Deliveries are pretty much shut down for the entire month of April. They will be utilizing our entire facility for the 1, M3, and X6 ride and drive. We will also be conducting some of the training for the CA's during that event. Not sure yet if we will have any involvement with the press launch at this time.

Hope to see you soon :thumbup:


----------



## KevinC (Oct 29, 2005)

I-Won-Today said:


> Deliveries are pretty much shut down for the entire month of April. They will be utilizing our entire facility for the 1, M3, and X6 ride and drive.


My company has a corporate event booked for the 29th.. we WILL be able to drive that day, no? This will be my second such event.. first time was a couple of years ago, M Coupes yet.. can't wait to drive my "own" car on the track.


----------



## I-Won-Today (Feb 21, 2007)

KevinC said:


> My company has a corporate event booked for the 29th.. we WILL be able to drive that day, no? This will be my second such event.. first time was a couple of years ago, M Coupes yet.. can't wait to drive my "own" car on the track.


You'll be fine :thumbup:

The last day for the dealer launch of those vehicles is April 24th. The following week will back to normal.

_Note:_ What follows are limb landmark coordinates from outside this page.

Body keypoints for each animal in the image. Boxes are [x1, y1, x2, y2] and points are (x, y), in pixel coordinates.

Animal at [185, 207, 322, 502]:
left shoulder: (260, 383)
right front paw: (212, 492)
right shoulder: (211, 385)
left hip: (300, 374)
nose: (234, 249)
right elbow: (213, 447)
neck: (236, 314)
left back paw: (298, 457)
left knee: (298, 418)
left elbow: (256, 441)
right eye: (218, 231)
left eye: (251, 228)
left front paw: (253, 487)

We do have the M Coupes in our fleet now. The only vehicle we are missing is the 1 series. We should have those by the end of April.

Enjoy!


----------



## JSpira (Oct 21, 2002)

I-Won-Today said:


> I'll be there... definetely ask for me when your here. It would be great to meet in person.
> 
> Deliveries are pretty much shut down for the entire month of April. They will be utilizing our entire facility for the 1, M3, and X6 ride and drive. We will also be conducting some of the training for the CA's during that event. Not sure yet if we will have any involvement with the press launch at this time.
> 
> Hope to see you soon :thumbup:


Now that I'm in Spartanburg and looking at the agenda, I see we actually don't make it over to the Performance Center. Instead we drive tomorrow to the Michelin Proving Ground and back. Looks like a fun drive. X6 looks pretty sweet too.


----------



## KevinC (Oct 29, 2005)

I-Won-Today said:


> We do have the M Coupes in our fleet now. The only vehicle we are missing is the 1 series. We should have those by the end of April.

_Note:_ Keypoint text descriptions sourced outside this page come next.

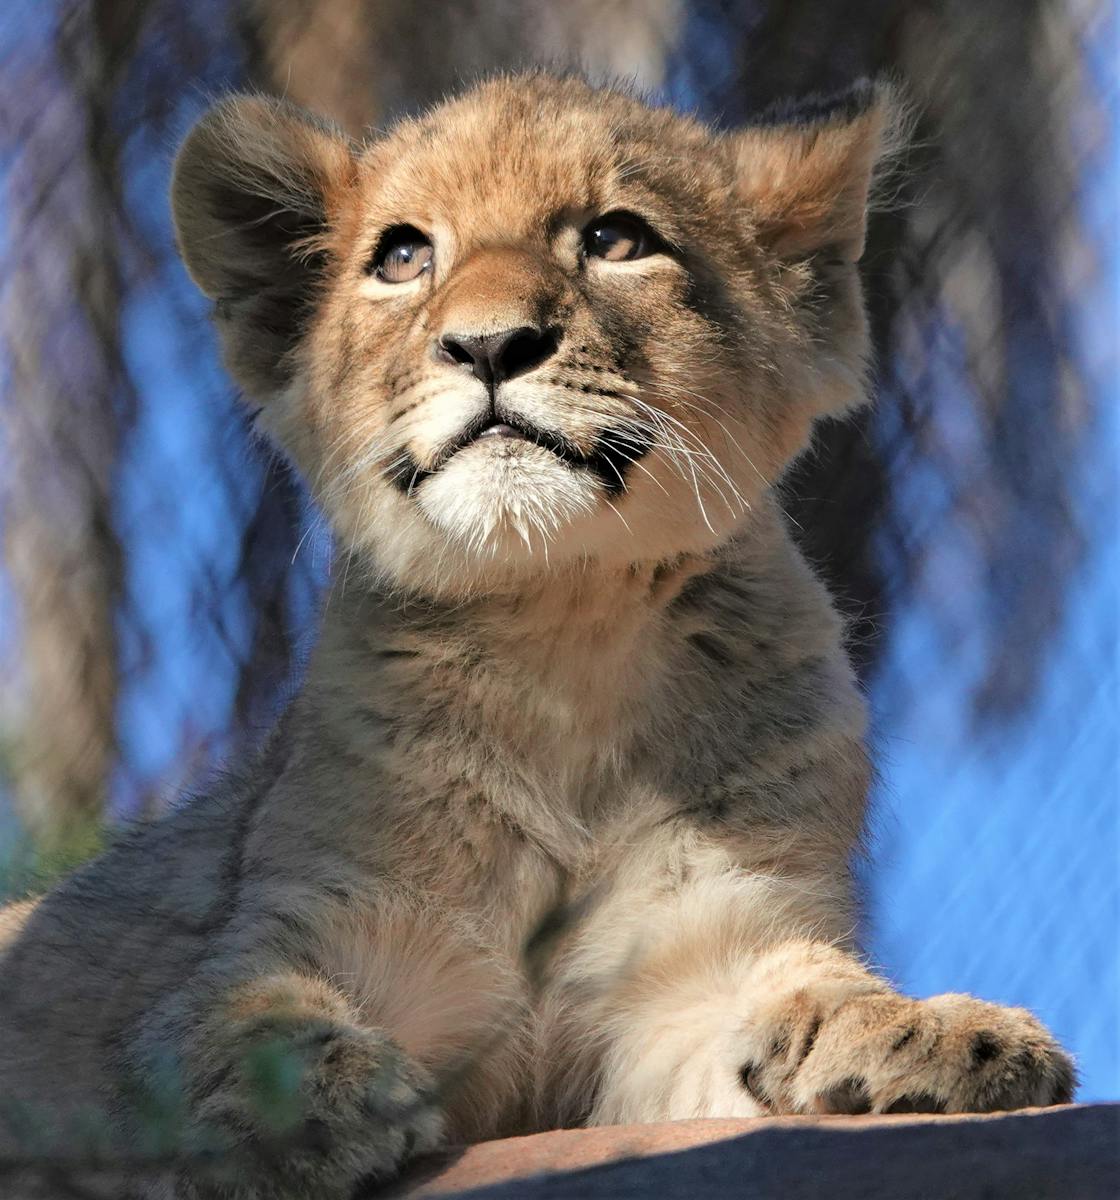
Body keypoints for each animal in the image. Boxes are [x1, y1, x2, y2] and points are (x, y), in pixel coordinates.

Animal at [0, 74, 1073, 1198]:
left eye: (615, 237)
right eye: (402, 256)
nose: (488, 345)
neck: (559, 633)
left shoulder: (694, 967)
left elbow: (808, 989)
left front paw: (938, 1033)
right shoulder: (321, 923)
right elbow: (229, 1018)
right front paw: (307, 1104)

Hmm, our date is the 29th, maybe they'll have _just_ arrived. I'd really like to drive the 1. The first group I attended with was huge, so every time we got out on the track, there was a near-instant logjam of cars. This group should be much smaller. :thumbup:


----------



## cha777 (Sep 19, 2006)

Are they doing the German press show in OberPfaffelbachen?


----------



## JSpira (Oct 21, 2002)

cha777 said:


> Are they doing the German press show in OberPfaffelbachen?


They were but the satnav couldn´t find it :rofl:


----------